■ Conjunto de tarefas
A – Segundo o texto fornecido, o que levou a juventude a adotar a cultura hippie a partir de 1967? Responda em uma a três frases.
B – Prossiga o texto fornecido sobre os rockers e os mods na Inglaterra a partir do ponto em que ele termina.

■ Texto fornecido
-----

O prafrentex The Kinks desafiou a caretice sexual da Inglaterra em 1970 com “Lola”
A partir de 1967 — embalados pelos hinos de Bob Dylan, pela psicodelia do “Sgt. Pepper’s” e pelas viagens de ácido — toda a juventude convergiu para o modo de se vestir, de falar, de pensar e de sentir da cultura hippie.
Antes disso, entretanto, no começo daquela década, a primeira geração de roqueiros da Inglaterra se dividia entre os rockers e os mods. Os primeiros vestiam couro, usavam topete feito Elvis e faziam todo o estilo rebelde James Dean; já os segundos eram intelectuais, gostavam de poetas beatniks e de se vestir com termos alinhados. É claro que entre eles não tardou para surgiu uma rivalidade que muitas vezes chegava às vias de fato: os rockers viam os mods como afrescalhados; e por eles eram vistos como trogloditas.

-----

■ Listagem fornecida
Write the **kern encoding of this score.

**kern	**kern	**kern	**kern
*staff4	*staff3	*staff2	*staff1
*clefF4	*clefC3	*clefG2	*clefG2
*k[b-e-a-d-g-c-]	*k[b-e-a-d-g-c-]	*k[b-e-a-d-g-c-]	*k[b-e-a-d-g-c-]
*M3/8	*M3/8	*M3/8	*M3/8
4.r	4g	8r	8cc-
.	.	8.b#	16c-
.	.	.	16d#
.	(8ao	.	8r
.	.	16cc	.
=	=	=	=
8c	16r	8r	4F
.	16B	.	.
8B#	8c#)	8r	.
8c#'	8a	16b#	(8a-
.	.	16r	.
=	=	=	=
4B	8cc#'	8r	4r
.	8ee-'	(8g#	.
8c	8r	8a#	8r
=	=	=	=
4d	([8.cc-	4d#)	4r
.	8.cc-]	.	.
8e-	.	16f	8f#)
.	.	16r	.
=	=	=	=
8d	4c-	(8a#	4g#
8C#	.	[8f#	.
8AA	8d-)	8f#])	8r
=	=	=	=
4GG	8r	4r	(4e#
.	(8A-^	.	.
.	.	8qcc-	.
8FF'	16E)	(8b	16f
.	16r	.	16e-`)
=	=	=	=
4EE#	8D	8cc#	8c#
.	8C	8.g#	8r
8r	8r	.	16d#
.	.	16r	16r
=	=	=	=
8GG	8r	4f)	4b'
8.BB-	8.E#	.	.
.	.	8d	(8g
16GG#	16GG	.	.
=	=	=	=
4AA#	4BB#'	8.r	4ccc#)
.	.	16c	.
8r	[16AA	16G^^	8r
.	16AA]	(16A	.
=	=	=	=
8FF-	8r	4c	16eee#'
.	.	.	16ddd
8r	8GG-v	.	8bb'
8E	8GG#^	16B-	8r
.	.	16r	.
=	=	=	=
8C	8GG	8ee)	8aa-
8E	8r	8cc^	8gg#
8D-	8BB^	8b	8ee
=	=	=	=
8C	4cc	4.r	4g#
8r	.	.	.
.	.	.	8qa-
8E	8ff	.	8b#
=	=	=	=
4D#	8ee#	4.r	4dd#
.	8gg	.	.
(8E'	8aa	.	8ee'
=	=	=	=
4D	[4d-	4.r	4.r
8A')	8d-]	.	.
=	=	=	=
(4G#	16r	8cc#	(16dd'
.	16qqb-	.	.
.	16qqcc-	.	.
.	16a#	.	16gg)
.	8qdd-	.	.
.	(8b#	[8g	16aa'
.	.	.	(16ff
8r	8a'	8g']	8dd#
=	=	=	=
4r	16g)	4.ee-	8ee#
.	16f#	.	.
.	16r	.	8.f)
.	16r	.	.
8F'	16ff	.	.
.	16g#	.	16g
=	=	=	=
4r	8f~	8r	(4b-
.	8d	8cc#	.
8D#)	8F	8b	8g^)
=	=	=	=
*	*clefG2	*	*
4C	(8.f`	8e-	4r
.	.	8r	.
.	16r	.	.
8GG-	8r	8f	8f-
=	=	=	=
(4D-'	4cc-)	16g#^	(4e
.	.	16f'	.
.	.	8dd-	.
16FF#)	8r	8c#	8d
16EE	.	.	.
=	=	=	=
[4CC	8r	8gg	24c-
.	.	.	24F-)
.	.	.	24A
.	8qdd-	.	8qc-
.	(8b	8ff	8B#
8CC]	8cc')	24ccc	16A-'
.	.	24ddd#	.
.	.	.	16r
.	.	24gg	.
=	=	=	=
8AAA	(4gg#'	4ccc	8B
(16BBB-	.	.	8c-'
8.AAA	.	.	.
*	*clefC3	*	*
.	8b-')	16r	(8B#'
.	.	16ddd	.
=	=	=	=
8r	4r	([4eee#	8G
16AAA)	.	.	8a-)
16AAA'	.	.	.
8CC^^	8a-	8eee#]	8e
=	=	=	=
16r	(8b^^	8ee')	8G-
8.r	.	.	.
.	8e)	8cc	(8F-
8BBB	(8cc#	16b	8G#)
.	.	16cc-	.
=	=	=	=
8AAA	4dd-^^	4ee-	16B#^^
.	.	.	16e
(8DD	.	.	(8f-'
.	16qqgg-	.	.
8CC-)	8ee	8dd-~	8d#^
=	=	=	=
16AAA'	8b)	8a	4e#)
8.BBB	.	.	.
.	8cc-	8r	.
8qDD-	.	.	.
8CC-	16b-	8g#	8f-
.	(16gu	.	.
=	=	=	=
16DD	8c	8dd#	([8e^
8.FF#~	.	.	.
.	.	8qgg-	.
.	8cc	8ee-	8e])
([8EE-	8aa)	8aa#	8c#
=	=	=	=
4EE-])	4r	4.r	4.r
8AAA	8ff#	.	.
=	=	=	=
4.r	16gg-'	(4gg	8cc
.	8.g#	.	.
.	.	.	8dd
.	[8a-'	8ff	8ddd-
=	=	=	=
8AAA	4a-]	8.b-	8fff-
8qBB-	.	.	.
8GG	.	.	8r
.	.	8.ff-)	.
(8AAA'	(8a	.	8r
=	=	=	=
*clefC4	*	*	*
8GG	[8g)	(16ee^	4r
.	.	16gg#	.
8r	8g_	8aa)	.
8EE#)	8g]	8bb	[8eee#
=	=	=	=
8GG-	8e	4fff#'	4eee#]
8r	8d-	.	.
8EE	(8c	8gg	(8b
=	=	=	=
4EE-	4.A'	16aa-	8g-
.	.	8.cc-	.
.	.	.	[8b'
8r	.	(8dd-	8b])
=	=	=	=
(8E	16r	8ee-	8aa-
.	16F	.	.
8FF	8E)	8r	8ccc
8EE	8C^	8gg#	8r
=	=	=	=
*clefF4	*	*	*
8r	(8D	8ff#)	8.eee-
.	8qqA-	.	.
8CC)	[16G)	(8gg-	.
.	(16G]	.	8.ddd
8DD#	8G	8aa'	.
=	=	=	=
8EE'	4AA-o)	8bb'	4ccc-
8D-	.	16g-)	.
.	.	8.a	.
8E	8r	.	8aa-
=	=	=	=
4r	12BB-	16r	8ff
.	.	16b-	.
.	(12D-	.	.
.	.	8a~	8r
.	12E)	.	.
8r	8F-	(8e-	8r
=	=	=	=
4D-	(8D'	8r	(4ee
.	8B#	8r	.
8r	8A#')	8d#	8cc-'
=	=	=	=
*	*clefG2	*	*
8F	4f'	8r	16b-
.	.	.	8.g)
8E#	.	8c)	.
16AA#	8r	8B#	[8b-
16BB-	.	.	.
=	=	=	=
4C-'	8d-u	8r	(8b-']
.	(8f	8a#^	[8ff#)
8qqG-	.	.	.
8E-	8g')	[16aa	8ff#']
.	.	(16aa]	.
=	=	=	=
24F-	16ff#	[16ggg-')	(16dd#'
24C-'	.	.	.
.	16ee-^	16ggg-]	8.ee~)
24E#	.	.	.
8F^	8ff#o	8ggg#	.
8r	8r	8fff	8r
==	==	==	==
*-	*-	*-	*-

-----

■ Respostas esperadas
A – A juventude aderiu à cultura hippie a partir de 1967 embalada pelos hinos de Bob Dylan, pela psicodelia do “Sgt. Pepper’s” e pelas viagens de ácido.

B –
Uma curiosidade é que os Beatles surgiram vestindo couro e usando topetes (como rockers), mas fizeram sucesso usando termos e com corte de cabelo da moda na frança (como os mods).
Entre os grandes representantes do mod estavam o The Who e o The Kinks. Não foi por acaso que ambos estavam entre as maiores inspirações de David Bowie (que foi mod nos anos 60) em 1972 — a era Ziggy Stardust: sua persona mais extravagante, andrógina e libidinosa.
No rock britânico sesssentista tanto Pete Townshend quanto Ray Davies destoavam dos demais em suas composições ao abordar temas como a bissexualidade. Ray superou Pete no quesito prefrentex em 1970 com o hit “Lola”.
Na letra de “Lola” narrador sem nome nos conta que é um jovem franzino e afeminado que numa festa conhece Lola — que “caminha como mulher e fala como homem”. O narrador se derrete ao ser agarrado por ela, e mais ainda quando ela o senta em seu colo e o convida para ir para sua casa.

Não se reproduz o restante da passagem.